As stakeholders upgrade their expectations for businesses, counting on them to embrace higher sustainability standards, there is a growing demand for investments that generate a positive impact. Karl Hodson, a business finance expert at UK Business Finance, delves into the face of sustainable real estate investments in 2023, and the roadmap businesses must follow to reach a position of sustainable excellence. 

Why ESG is integral to investment decisions 

Investors are conscious of aligning their portfolios with investments that are sustainable to support long term environmental, social and governance (ESG) ambitions. To achieve this, businesses must start by establishing benchmarks and embracing greater transparency to provide a better basis for valuations and accurate sustainability assessments. 

 

ESG criteria are at the heart of strategic decision making, from partnering with a new supplier, acquiring a business, to investing in real estate. Incorporating ESG criteria into contracts defines expectations and provides a guarantee that sustainability standards will be adhered to. 

Environmental – The built environment around us provides a host of opportunities, such as: 

· transitioning to renewable energy to offset carbon emissions 

· upgrading equipment and systems to reduce energy consumption 

· incorporating recyclable materials and techniques into early stages of the build process 

· building a supply chain according to sustainability standards 

Social – The social element links to the corporate social responsibility efforts of a business and its involvement in the local community. Integrating sustainability into corporate and social efforts can strengthen reputations and increase stakeholder value. 

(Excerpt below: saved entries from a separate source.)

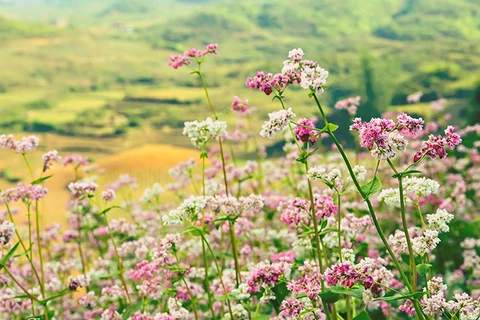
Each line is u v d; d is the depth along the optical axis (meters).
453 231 14.19
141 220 15.70
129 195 18.36
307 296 7.00
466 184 17.50
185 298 9.92
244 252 12.08
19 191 9.01
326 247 9.48
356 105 13.89
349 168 6.08
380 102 176.50
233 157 15.80
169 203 18.16
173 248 8.45
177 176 16.09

It also helps in raising awareness and educating others in your supply chain on key topics, such as eco-friendly building materials to reduce energy consumption or sustainable waste management to minimise environmental waste. 

Governance – The way a business is governed shapes its values and its ethical stance towards protecting the environment. This largely ties in with both internal and external corporate activities, such as employee wellbeing and corporate partnerships. 

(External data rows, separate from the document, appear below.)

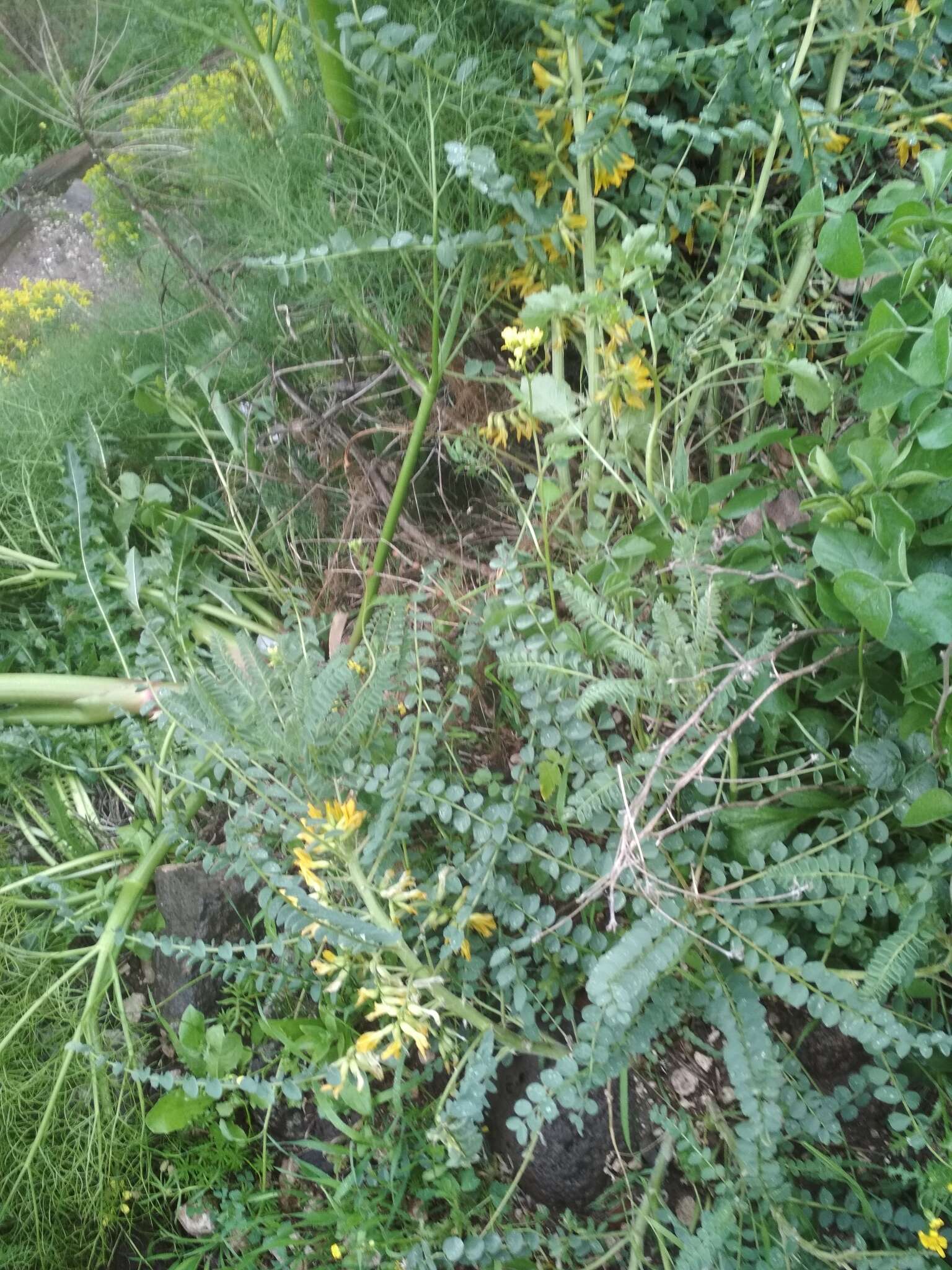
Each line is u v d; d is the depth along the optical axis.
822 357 0.76
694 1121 0.63
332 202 0.80
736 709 0.61
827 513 0.54
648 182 0.76
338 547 0.89
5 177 1.28
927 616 0.48
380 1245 0.61
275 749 0.59
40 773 0.90
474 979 0.62
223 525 0.95
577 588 0.59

While investors turn their attention to playing a role that holds greater social purpose, they are accelerating sustainability initiatives and reviewing their real estate holdings. This is an indicator that stakeholder expectations are changing as more businesses are being judged on their contributions to the planet. 

Investing in a greener future According to a survey by JLL, 63% of respondents (leading investors) named ‘owned, build or invest in net zero carbon assets in the next three years’ as one of their priorities when asked about their largest areas of investment to address environmental targets over the next three years. 

Here are the investment priorities voted next in line by the respondents: 

· investing in renewable energy and offsets (51%) 

· investing in digital solutions (46%) 

· investing in influencing behaviours that support goals of lowering waste/emissions (41%) 

· Considering sustainability (ESG) in our acquisition/underwriting process (34%) 

Incorporating the above considerations when investing in sustainable real estate can help lock in long-term sustainability commitments that may be crucial to meeting targets and reducing your exposure to long term risks, such as your association with investments that take a profit first, environment second, approach.